Information shown »
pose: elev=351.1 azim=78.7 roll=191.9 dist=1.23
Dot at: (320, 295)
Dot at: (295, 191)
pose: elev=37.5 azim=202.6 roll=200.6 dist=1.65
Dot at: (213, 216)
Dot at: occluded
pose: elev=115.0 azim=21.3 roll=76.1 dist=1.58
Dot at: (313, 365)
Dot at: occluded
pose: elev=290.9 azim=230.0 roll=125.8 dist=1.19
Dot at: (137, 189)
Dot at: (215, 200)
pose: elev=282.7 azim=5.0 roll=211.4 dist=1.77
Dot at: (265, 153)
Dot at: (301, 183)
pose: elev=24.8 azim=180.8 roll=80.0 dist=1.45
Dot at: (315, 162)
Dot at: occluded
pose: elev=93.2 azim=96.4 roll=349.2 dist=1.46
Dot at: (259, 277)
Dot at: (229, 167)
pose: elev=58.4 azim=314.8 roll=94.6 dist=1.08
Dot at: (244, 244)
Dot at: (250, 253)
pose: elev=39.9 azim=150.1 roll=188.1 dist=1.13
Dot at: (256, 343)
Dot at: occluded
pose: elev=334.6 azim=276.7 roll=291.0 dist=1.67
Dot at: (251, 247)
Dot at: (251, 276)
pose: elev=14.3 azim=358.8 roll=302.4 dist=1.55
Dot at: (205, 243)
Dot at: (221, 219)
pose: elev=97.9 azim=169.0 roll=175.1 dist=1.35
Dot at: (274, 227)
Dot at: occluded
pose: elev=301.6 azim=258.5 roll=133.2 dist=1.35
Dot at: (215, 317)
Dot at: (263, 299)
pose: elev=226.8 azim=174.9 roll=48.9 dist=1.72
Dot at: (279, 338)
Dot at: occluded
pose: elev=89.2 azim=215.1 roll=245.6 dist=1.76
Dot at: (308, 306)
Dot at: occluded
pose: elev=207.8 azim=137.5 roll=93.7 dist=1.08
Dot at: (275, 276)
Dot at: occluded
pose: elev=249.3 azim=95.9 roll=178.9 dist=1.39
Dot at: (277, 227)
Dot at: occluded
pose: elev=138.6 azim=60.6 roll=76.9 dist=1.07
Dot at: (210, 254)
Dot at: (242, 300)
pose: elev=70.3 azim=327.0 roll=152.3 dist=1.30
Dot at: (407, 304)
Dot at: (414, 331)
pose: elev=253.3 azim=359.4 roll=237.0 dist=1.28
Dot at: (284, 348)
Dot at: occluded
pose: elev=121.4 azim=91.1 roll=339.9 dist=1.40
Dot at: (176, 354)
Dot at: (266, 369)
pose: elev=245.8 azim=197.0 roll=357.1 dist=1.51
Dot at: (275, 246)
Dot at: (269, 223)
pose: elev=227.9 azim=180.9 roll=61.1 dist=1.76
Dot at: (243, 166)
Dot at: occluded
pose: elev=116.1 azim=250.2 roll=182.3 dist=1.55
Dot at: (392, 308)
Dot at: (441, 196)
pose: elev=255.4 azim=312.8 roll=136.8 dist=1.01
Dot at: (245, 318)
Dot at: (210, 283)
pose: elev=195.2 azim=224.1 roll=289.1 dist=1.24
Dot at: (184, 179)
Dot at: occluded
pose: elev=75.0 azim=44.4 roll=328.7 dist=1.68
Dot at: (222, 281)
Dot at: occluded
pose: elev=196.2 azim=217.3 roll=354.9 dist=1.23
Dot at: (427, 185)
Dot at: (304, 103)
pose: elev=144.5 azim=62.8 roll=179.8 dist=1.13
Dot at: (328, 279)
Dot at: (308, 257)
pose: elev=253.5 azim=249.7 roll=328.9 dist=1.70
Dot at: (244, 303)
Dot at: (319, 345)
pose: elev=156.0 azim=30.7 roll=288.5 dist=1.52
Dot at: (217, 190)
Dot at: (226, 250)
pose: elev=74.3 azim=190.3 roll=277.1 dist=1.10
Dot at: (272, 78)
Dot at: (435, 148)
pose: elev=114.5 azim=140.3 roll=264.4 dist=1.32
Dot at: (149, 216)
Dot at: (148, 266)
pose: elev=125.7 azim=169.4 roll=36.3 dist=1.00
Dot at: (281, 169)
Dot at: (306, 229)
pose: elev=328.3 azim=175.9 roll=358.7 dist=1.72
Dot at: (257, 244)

Task instructions »
Set out every line of the records above as a numbered list, omitting any blank lines.

Response to this exercise »
1. pose: elev=351.1 azim=78.7 roll=191.9 dist=1.23
2. Dot at: (320, 295)
3. Dot at: (295, 191)
4. pose: elev=37.5 azim=202.6 roll=200.6 dist=1.65
5. Dot at: (213, 216)
6. Dot at: occluded
7. pose: elev=115.0 azim=21.3 roll=76.1 dist=1.58
8. Dot at: (313, 365)
9. Dot at: occluded
10. pose: elev=290.9 azim=230.0 roll=125.8 dist=1.19
11. Dot at: (137, 189)
12. Dot at: (215, 200)
13. pose: elev=282.7 azim=5.0 roll=211.4 dist=1.77
14. Dot at: (265, 153)
15. Dot at: (301, 183)
16. pose: elev=24.8 azim=180.8 roll=80.0 dist=1.45
17. Dot at: (315, 162)
18. Dot at: occluded
19. pose: elev=93.2 azim=96.4 roll=349.2 dist=1.46
20. Dot at: (259, 277)
21. Dot at: (229, 167)
22. pose: elev=58.4 azim=314.8 roll=94.6 dist=1.08
23. Dot at: (244, 244)
24. Dot at: (250, 253)
25. pose: elev=39.9 azim=150.1 roll=188.1 dist=1.13
26. Dot at: (256, 343)
27. Dot at: occluded
28. pose: elev=334.6 azim=276.7 roll=291.0 dist=1.67
29. Dot at: (251, 247)
30. Dot at: (251, 276)
31. pose: elev=14.3 azim=358.8 roll=302.4 dist=1.55
32. Dot at: (205, 243)
33. Dot at: (221, 219)
34. pose: elev=97.9 azim=169.0 roll=175.1 dist=1.35
35. Dot at: (274, 227)
36. Dot at: occluded
37. pose: elev=301.6 azim=258.5 roll=133.2 dist=1.35
38. Dot at: (215, 317)
39. Dot at: (263, 299)
40. pose: elev=226.8 azim=174.9 roll=48.9 dist=1.72
41. Dot at: (279, 338)
42. Dot at: occluded
43. pose: elev=89.2 azim=215.1 roll=245.6 dist=1.76
44. Dot at: (308, 306)
45. Dot at: occluded
46. pose: elev=207.8 azim=137.5 roll=93.7 dist=1.08
47. Dot at: (275, 276)
48. Dot at: occluded
49. pose: elev=249.3 azim=95.9 roll=178.9 dist=1.39
50. Dot at: (277, 227)
51. Dot at: occluded
52. pose: elev=138.6 azim=60.6 roll=76.9 dist=1.07
53. Dot at: (210, 254)
54. Dot at: (242, 300)
55. pose: elev=70.3 azim=327.0 roll=152.3 dist=1.30
56. Dot at: (407, 304)
57. Dot at: (414, 331)
58. pose: elev=253.3 azim=359.4 roll=237.0 dist=1.28
59. Dot at: (284, 348)
60. Dot at: occluded
61. pose: elev=121.4 azim=91.1 roll=339.9 dist=1.40
62. Dot at: (176, 354)
63. Dot at: (266, 369)
64. pose: elev=245.8 azim=197.0 roll=357.1 dist=1.51
65. Dot at: (275, 246)
66. Dot at: (269, 223)
67. pose: elev=227.9 azim=180.9 roll=61.1 dist=1.76
68. Dot at: (243, 166)
69. Dot at: occluded
70. pose: elev=116.1 azim=250.2 roll=182.3 dist=1.55
71. Dot at: (392, 308)
72. Dot at: (441, 196)
73. pose: elev=255.4 azim=312.8 roll=136.8 dist=1.01
74. Dot at: (245, 318)
75. Dot at: (210, 283)
76. pose: elev=195.2 azim=224.1 roll=289.1 dist=1.24
77. Dot at: (184, 179)
78. Dot at: occluded
79. pose: elev=75.0 azim=44.4 roll=328.7 dist=1.68
80. Dot at: (222, 281)
81. Dot at: occluded
82. pose: elev=196.2 azim=217.3 roll=354.9 dist=1.23
83. Dot at: (427, 185)
84. Dot at: (304, 103)
85. pose: elev=144.5 azim=62.8 roll=179.8 dist=1.13
86. Dot at: (328, 279)
87. Dot at: (308, 257)
88. pose: elev=253.5 azim=249.7 roll=328.9 dist=1.70
89. Dot at: (244, 303)
90. Dot at: (319, 345)
91. pose: elev=156.0 azim=30.7 roll=288.5 dist=1.52
92. Dot at: (217, 190)
93. Dot at: (226, 250)
94. pose: elev=74.3 azim=190.3 roll=277.1 dist=1.10
95. Dot at: (272, 78)
96. Dot at: (435, 148)
97. pose: elev=114.5 azim=140.3 roll=264.4 dist=1.32
98. Dot at: (149, 216)
99. Dot at: (148, 266)
100. pose: elev=125.7 azim=169.4 roll=36.3 dist=1.00
101. Dot at: (281, 169)
102. Dot at: (306, 229)
103. pose: elev=328.3 azim=175.9 roll=358.7 dist=1.72
104. Dot at: (257, 244)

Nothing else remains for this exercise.